Your objective: Locate each line in the records that contains the word "Costituzione" and copy those lines out. Case counts.

Saved data entries:
━━━━━━━━

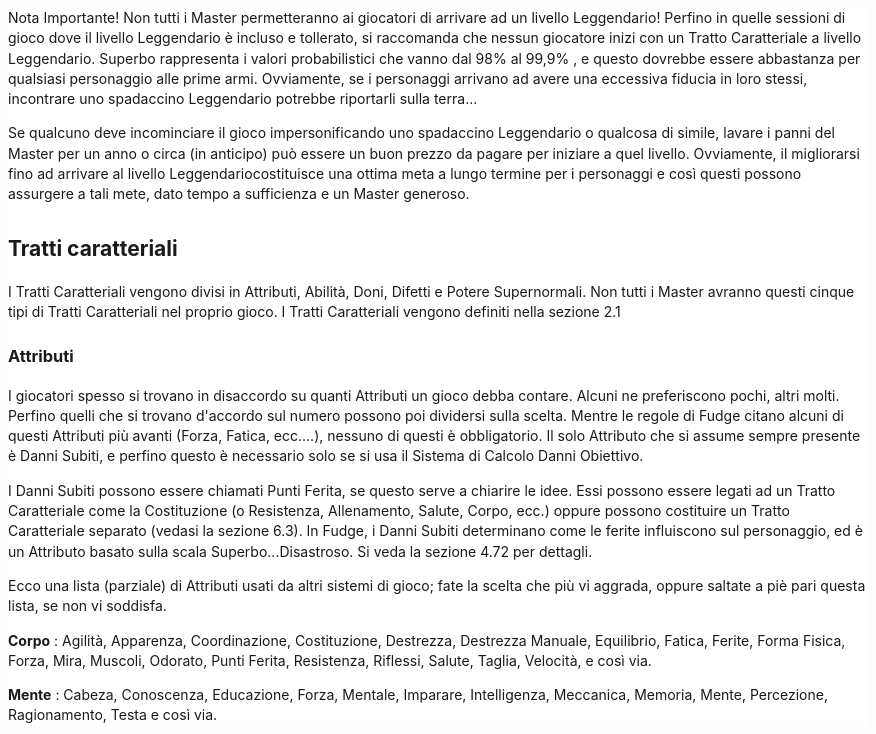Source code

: Nota Importante! Non tutti i Master permetteranno ai giocatori di arrivare
ad un livello Leggendario! Perfino in quelle sessioni di gioco dove il
livello Leggendario è incluso e tollerato, si raccomanda che nessun
giocatore inizi con un Tratto Caratteriale a livello Leggendario. Superbo
rappresenta i valori probabilistici che vanno dal 98% al 99,9% , e questo
dovrebbe essere abbastanza per qualsiasi personaggio alle prime armi.
Ovviamente, se i personaggi arrivano ad avere una eccessiva fiducia in loro
stessi, incontrare uno spadaccino Leggendario potrebbe riportarli sulla
terra...

Se qualcuno deve incominciare il gioco impersonificando uno spadaccino
Leggendario o qualcosa di simile, lavare i panni del Master per un anno o
circa (in anticipo) può essere un buon prezzo da pagare per iniziare a quel
livello. Ovviamente, il migliorarsi fino ad arrivare al livello
Leggendariocostituisce una ottima meta a lungo termine per i personaggi e
così questi possono assurgere a tali mete, dato tempo a sufficienza e un
Master generoso.

## Tratti caratteriali

I Tratti Caratteriali vengono divisi in Attributi, Abilità, Doni, Difetti e
Potere Supernormali. Non tutti i Master avranno questi cinque tipi di
Tratti Caratteriali nel proprio gioco. I Tratti Caratteriali vengono
definiti nella sezione 2.1

### Attributi

I giocatori spesso si trovano in disaccordo su quanti Attributi un gioco
debba contare. Alcuni ne preferiscono pochi, altri molti. Perfino quelli
che si trovano d'accordo sul numero possono poi dividersi sulla scelta.
Mentre le regole di Fudge citano alcuni di questi Attributi più avanti
(Forza, Fatica, ecc....), nessuno di questi è obbligatorio. Il solo
Attributo che si assume sempre presente è Danni Subiti, e perfino questo è
necessario solo se si usa il Sistema di Calcolo Danni Obiettivo.

I Danni Subiti possono essere chiamati Punti Ferita, se questo serve a
chiarire le idee. Essi possono essere legati ad un Tratto Caratteriale come
la Costituzione (o Resistenza, Allenamento, Salute, Corpo, ecc.) oppure
possono costituire un Tratto Caratteriale separato (vedasi la sezione 6.3).
In Fudge, i Danni Subiti determinano come le ferite influiscono sul
personaggio, ed è un Attributo basato sulla scala Superbo...Disastroso. Si
veda la sezione 4.72 per dettagli.

Ecco una lista (parziale) di Attributi usati da altri sistemi di gioco;
fate la scelta che più vi aggrada, oppure saltate a piè pari questa lista,
se non vi soddisfa.

**Corpo** : Agilità, Apparenza, Coordinazione, Costituzione, Destrezza,
Destrezza Manuale, Equilibrio, Fatica, Ferite, Forma Fisica, Forza,
Mira, Muscoli, Odorato, Punti Ferita, Resistenza, Riflessi, Salute,
Taglia, Velocità, e così via.

**Mente** : Cabeza, Conoscenza, Educazione, Forza, Mentale, Imparare,
Intelligenza, Meccanica, Memoria, Mente, Percezione, Ragionamento,
Testa e così via.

━━━━━━━━

Solution below:
la Costituzione (o Resistenza, Allenamento, Salute, Corpo, ecc.) oppure
**Corpo** : Agilità, Apparenza, Coordinazione, Costituzione, Destrezza,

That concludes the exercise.